Article:
Oklahoma Baptist Homes for Children

James Browning

stories from the book
by James V. Browning

Funny and Sad Memories

Beatrice Robertson

Our mother's health was not good, and being a single mother, she had to work to support herself and four children. Our grandmother could help with two, but not four grandchildren. Our brother was sick, and our youngest sister was only 2 years old, too young to go to the Orphans' Home. My other sister was ready to go into kindergarten, and I was about to begin sixth grade. Mother had a very tough decision to make, and decided that my 5-year-old sister and I would fare better than the little one or the sick one, so she sent us to the Orphan's Home. She then moved to Claremore, with the other two, to be near our grandmother.

My sister and I were taken from our home in Wagoner, to the downtown office of the Baptist Orphans' Home in Oklahoma City. There we met Mr. Howard and Jimmy French. Jimmy was one of the “big boys” and drove the old bus that took us out to the Home.

It was supper time when we arrived. The dining room was in the basement of the girl's building. It had a low ceiling, and bare concrete floors. The tables had benches built on the sides. The dishes were metal (enamelware). There were approximately 150 or more people in there eating supper. The noise coming up from there scared us...we were already scared stiff! I have described what my sister and I walked into the evening of the second Tuesday in June, 1928.

Mrs. Mansfield met us, and introduced us to those at one table. One of those girls and I are still good friends, writing or calling each other frequently. You know, I don't remember another meal in that dining room. A beautiful new dining room with a chapel over it was being built. In it we had white table cloths, napkins, china dishes, and real glasses to drink from. And, oh yes! Chairs for 10 at a table. It was so nice and pretty. One afternoon before we moved in, many kids volunteered to wash the new windows (we got out of our afternoon quiet hour), we were two to a window; one inside and one outside.

Supplied material:
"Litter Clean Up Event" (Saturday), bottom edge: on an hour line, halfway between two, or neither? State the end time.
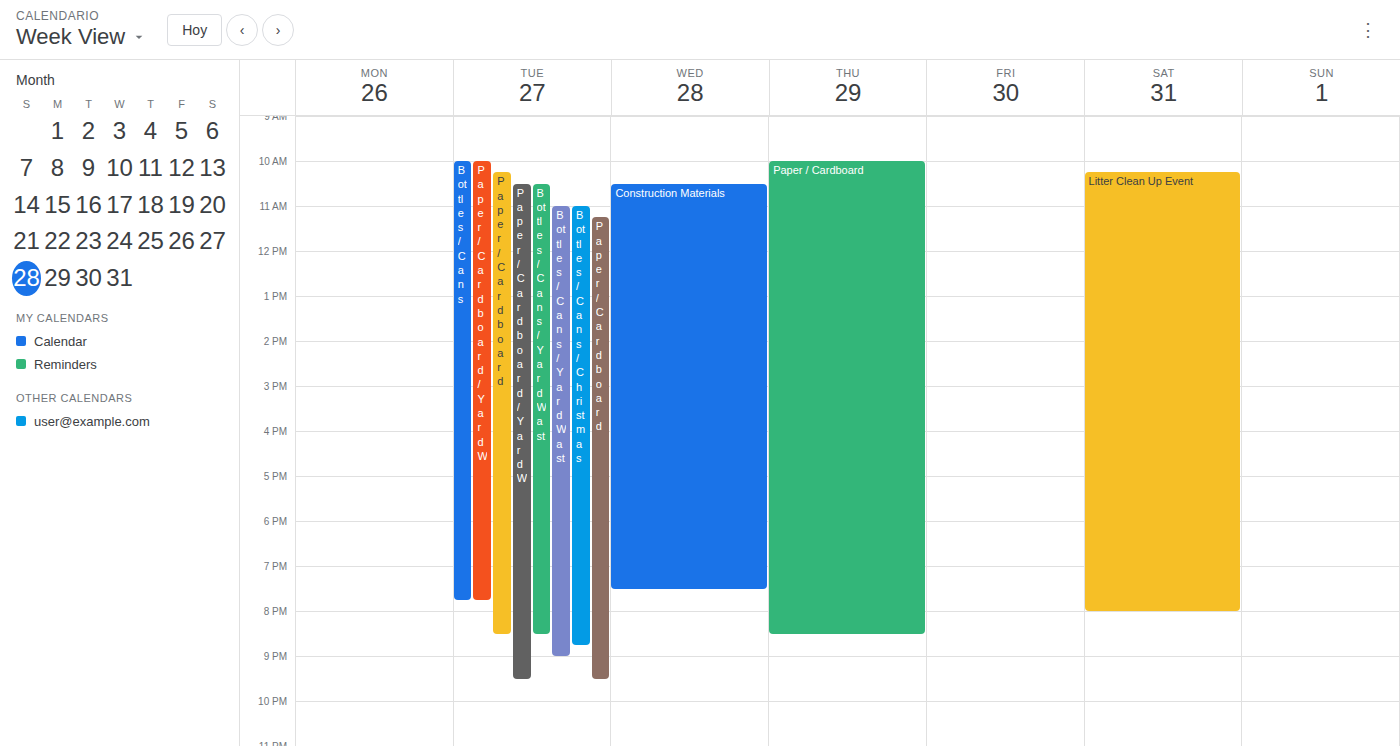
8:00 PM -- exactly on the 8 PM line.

To do: Do these statements agree with the Funny and Sad Memories account above? For each, answer yes or no and quote the account's deciding words. 1. The narrator's youngest sister was sent to the Orphans' Home along with the narrator. 2. The dining room in the basement of the girl's building had bare concrete floors. 3. Jimmy French drove the bus that took the sisters out to the Home.

Solution for this problem:
1. No: "our youngest sister was only 2 years old, too young to go to the Orphans' Home"
2. Yes: "It had a low ceiling, and bare concrete floors."
3. Yes: "Jimmy was one of the “big boys” and drove the old bus that took us out to the Home."